As an extra warning, I believe getchar() will also return EOF if it encounters an error, so you'll want to check ferror(). Example below (not tested, but you get the idea).
main() {
int c;
do {
c = getchar();
if (c == EOF && ferror()) {
perror("getchar");
}
else {
putchar(c);
}
}
while(c != EOF);
}
Strings, by C definition, are terminated by '\0'. You have no "C strings" in your program.
Your program reads characters (buffered till ENTER) from the standard input (the keyboard) and writes them back to the standard output (the screen).
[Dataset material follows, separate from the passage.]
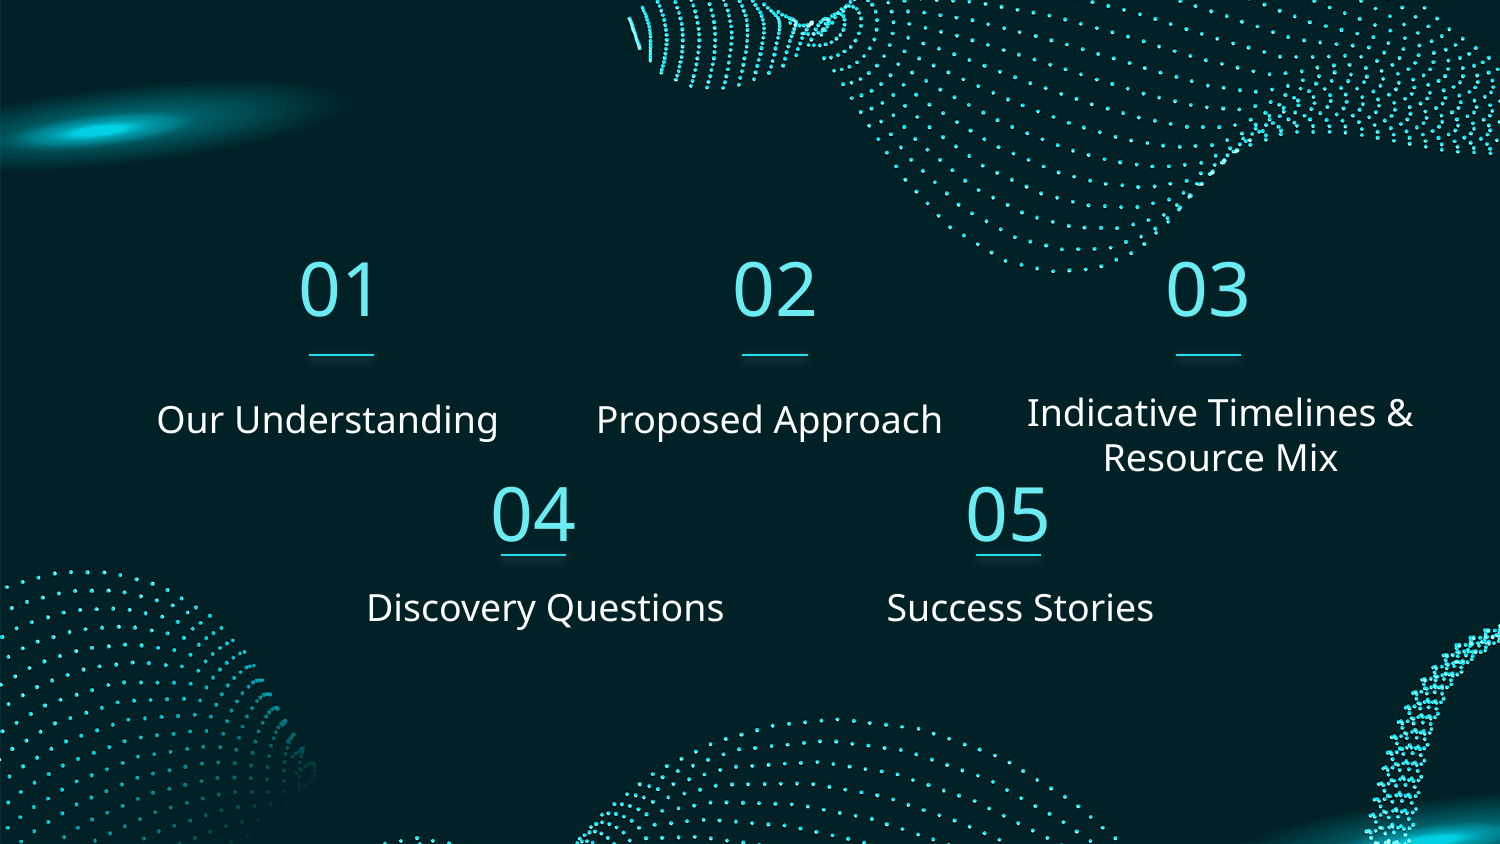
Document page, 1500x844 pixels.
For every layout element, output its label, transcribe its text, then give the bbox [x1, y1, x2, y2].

It does this no matter how many characters you type or for how long you do this.
To stop the program you have to indicate that the standard input has no more data (huh?? how can a keyboard have no more data?).
You simply press Ctrl+D (Unix) or Ctrl+Z (Windows) to pretend the file has reached its end.
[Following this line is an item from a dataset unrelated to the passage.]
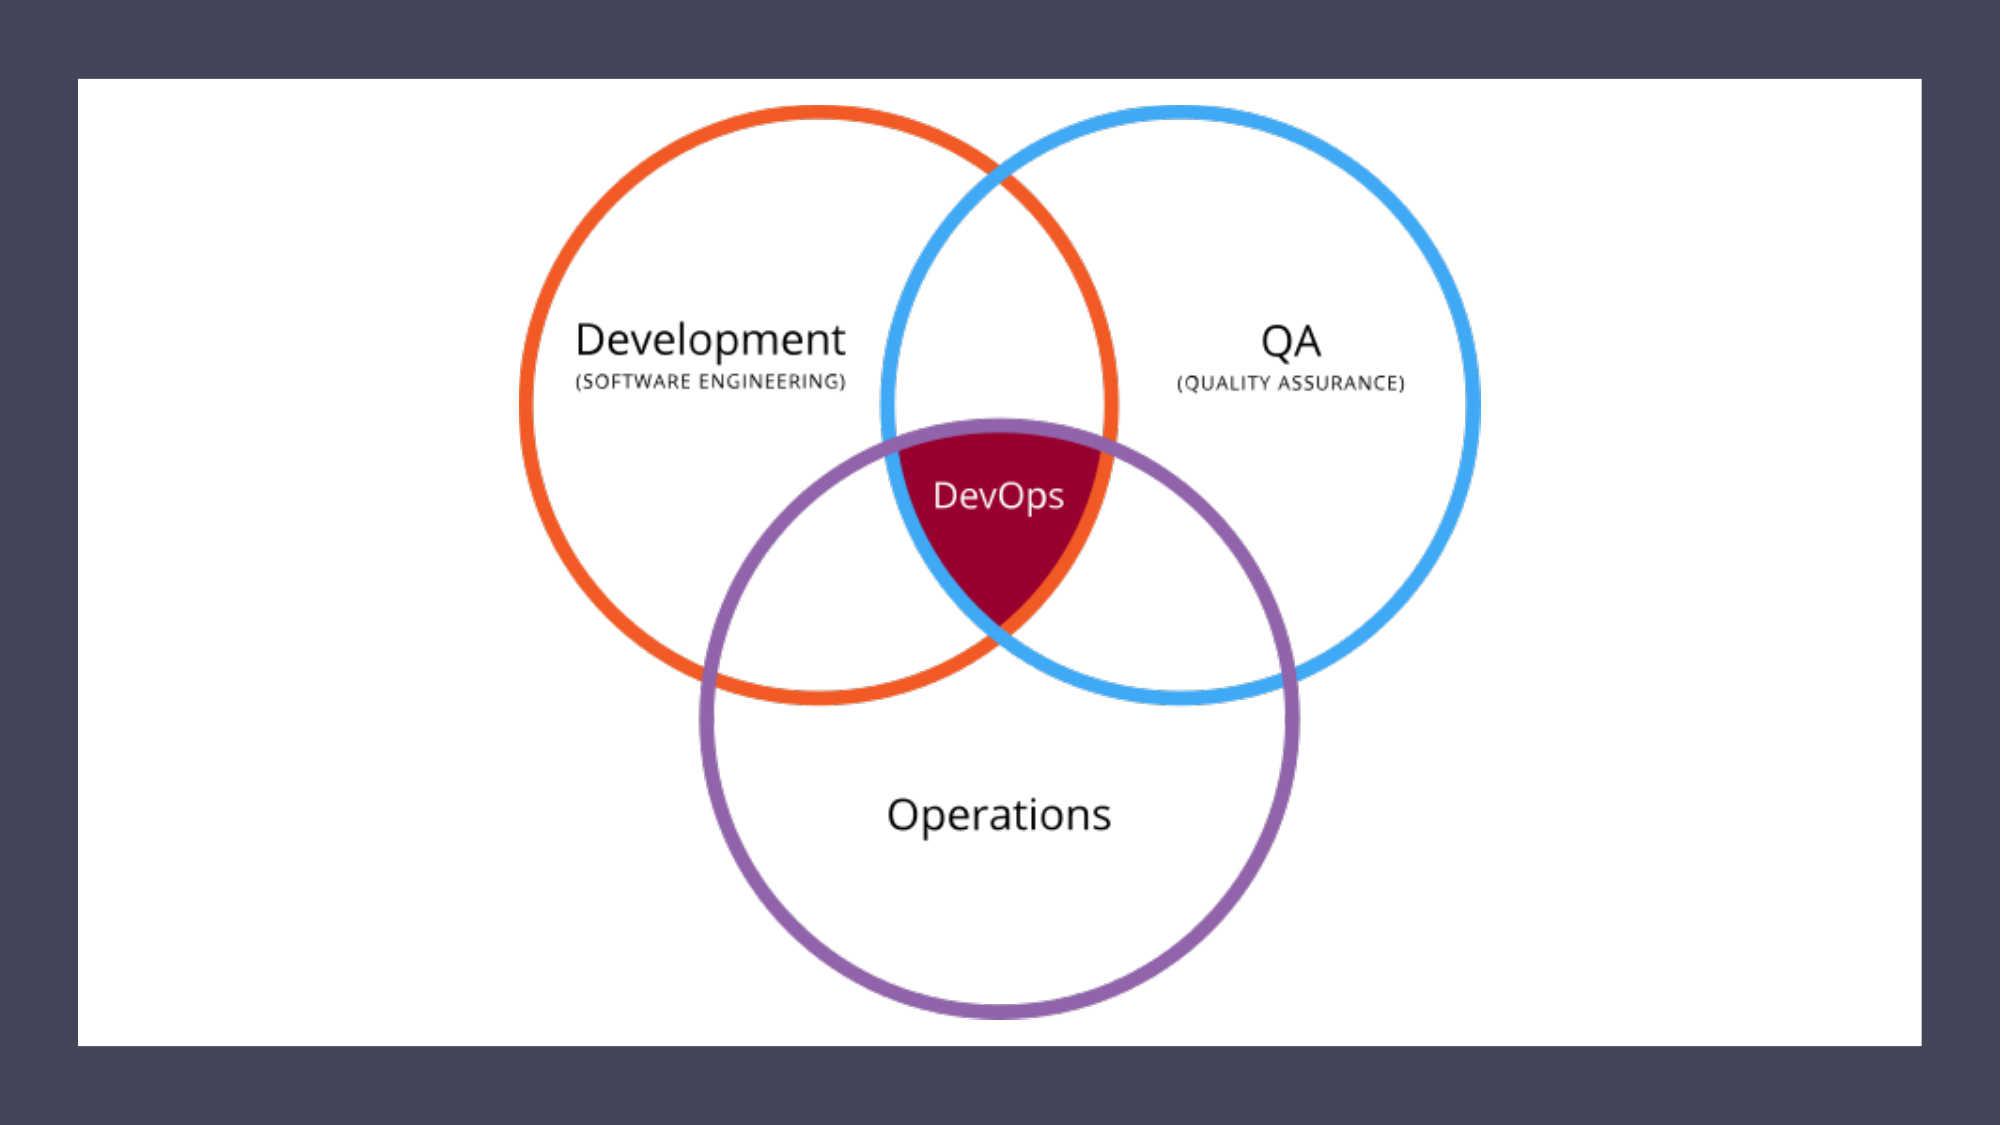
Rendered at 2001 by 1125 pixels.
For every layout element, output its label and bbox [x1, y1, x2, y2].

text_box [77, 78, 1923, 1047]
list [518, 105, 1481, 1020]
text_box [0, 0, 2000, 1125]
Ctrl+D (or Ctrl+Z) are not really characters in the C sense of the word.
If you run your program with input redirection, the EOF is the actual end of file, not a make belief one
./a.out < source.c
getchar() reads a single character of input and returns that character as the value of the function. If there is an error reading the character, or if the end of input is reached, getchar() returns a special value, represented by EOF.
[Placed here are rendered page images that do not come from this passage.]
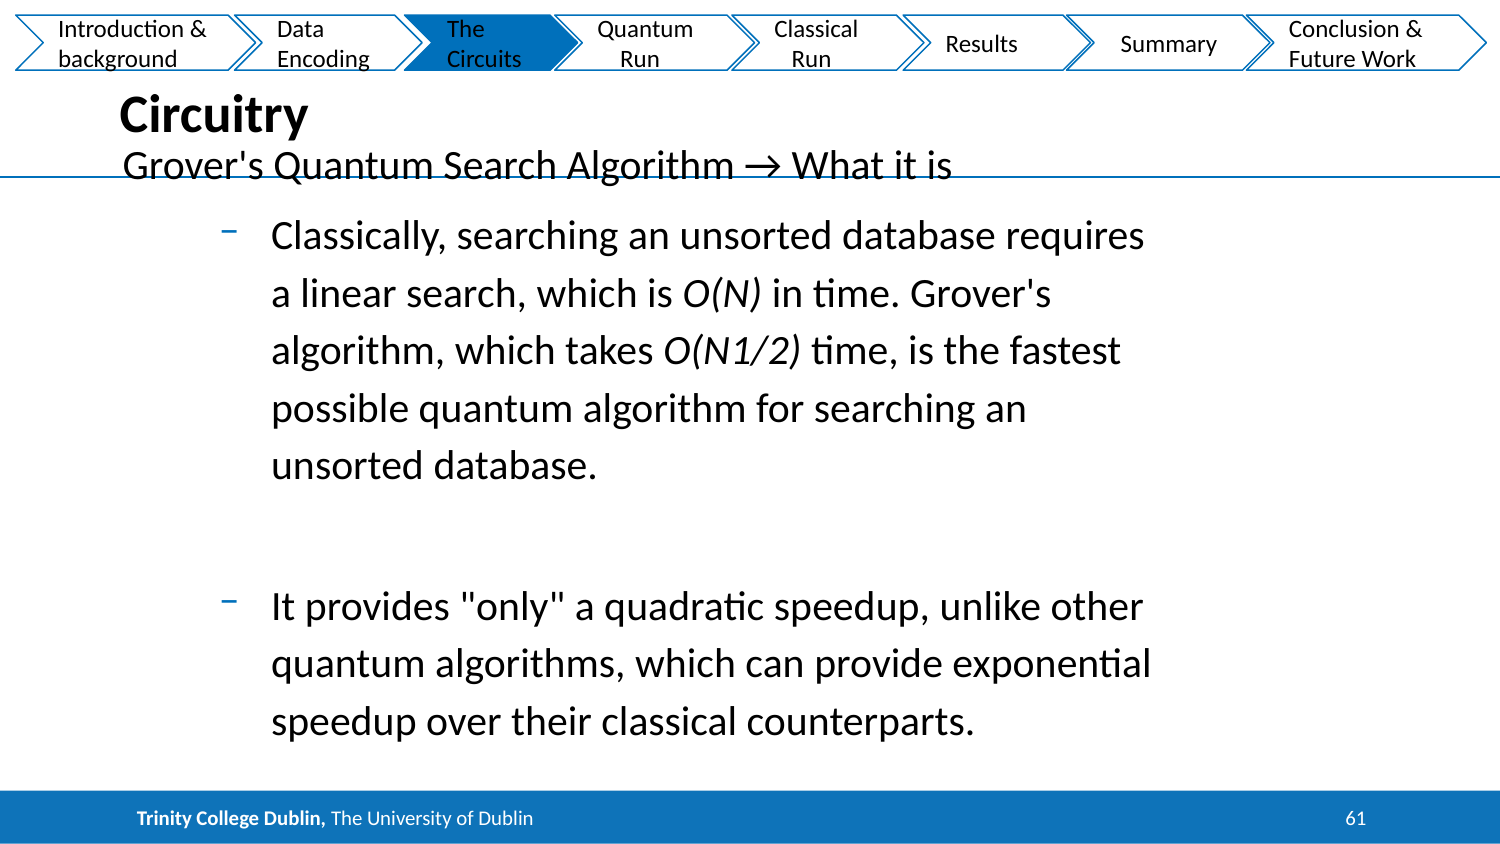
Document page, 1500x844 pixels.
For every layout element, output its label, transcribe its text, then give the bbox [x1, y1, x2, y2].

text_box Conclusion & Future Work [1246, 15, 1487, 71]
text_box The Circuits [404, 15, 578, 71]
text_box Quantum Run [554, 15, 755, 71]
text_box Classical Run [731, 15, 924, 71]
title Circuitry [107, 74, 1352, 144]
text_box Results [903, 15, 1091, 71]
list Grover's Quantum Search Algorithm → What it is [122, 138, 1367, 190]
text_box Summary [1066, 15, 1270, 71]
text_box Data Encoding [234, 15, 423, 71]
text_box Introduction & background [15, 15, 256, 71]
list Classically, searching an unsorted database requires a linear search, which is O(N) in time. Grover's algorithm, which takes O(N1/2) time, is the fastest possible quantum algorithm for searching an unsorted database. It provides "only" a quadratic speedup, unlike other quantum algorithms, which can provide exponential speedup over their classical counterparts. [218, 190, 1175, 770]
According to the definition of getchar(), it reads a character from the standard input. Unfortunately stdin is mistaken for keyboard which might not be the case for getchar. getchar uses a buffer as stdin and reads a single character at a time. In your case since there is no EOF, the getchar and putchar are running multiple times and it looks to you as it the whole string is being printed out at a time. Make a small change and you will understand:
putchar(c);
printf("\n");
c = getchar();
Now look at the output compared to the original code.
Another example that will explain you the concept of getchar and buffered stdin :
void main(){
int c;
printf("Enter character");
c = getchar();
putchar();
c = getchar();
putchar();
}
Enter two characters in the first case. The second time when getchar is running are you entering any character? NO but still putchar works.
This ultimately means there is a buffer and when ever you are typing something and click enter this goes and settles in the buffer. getchar uses this buffer as stdin.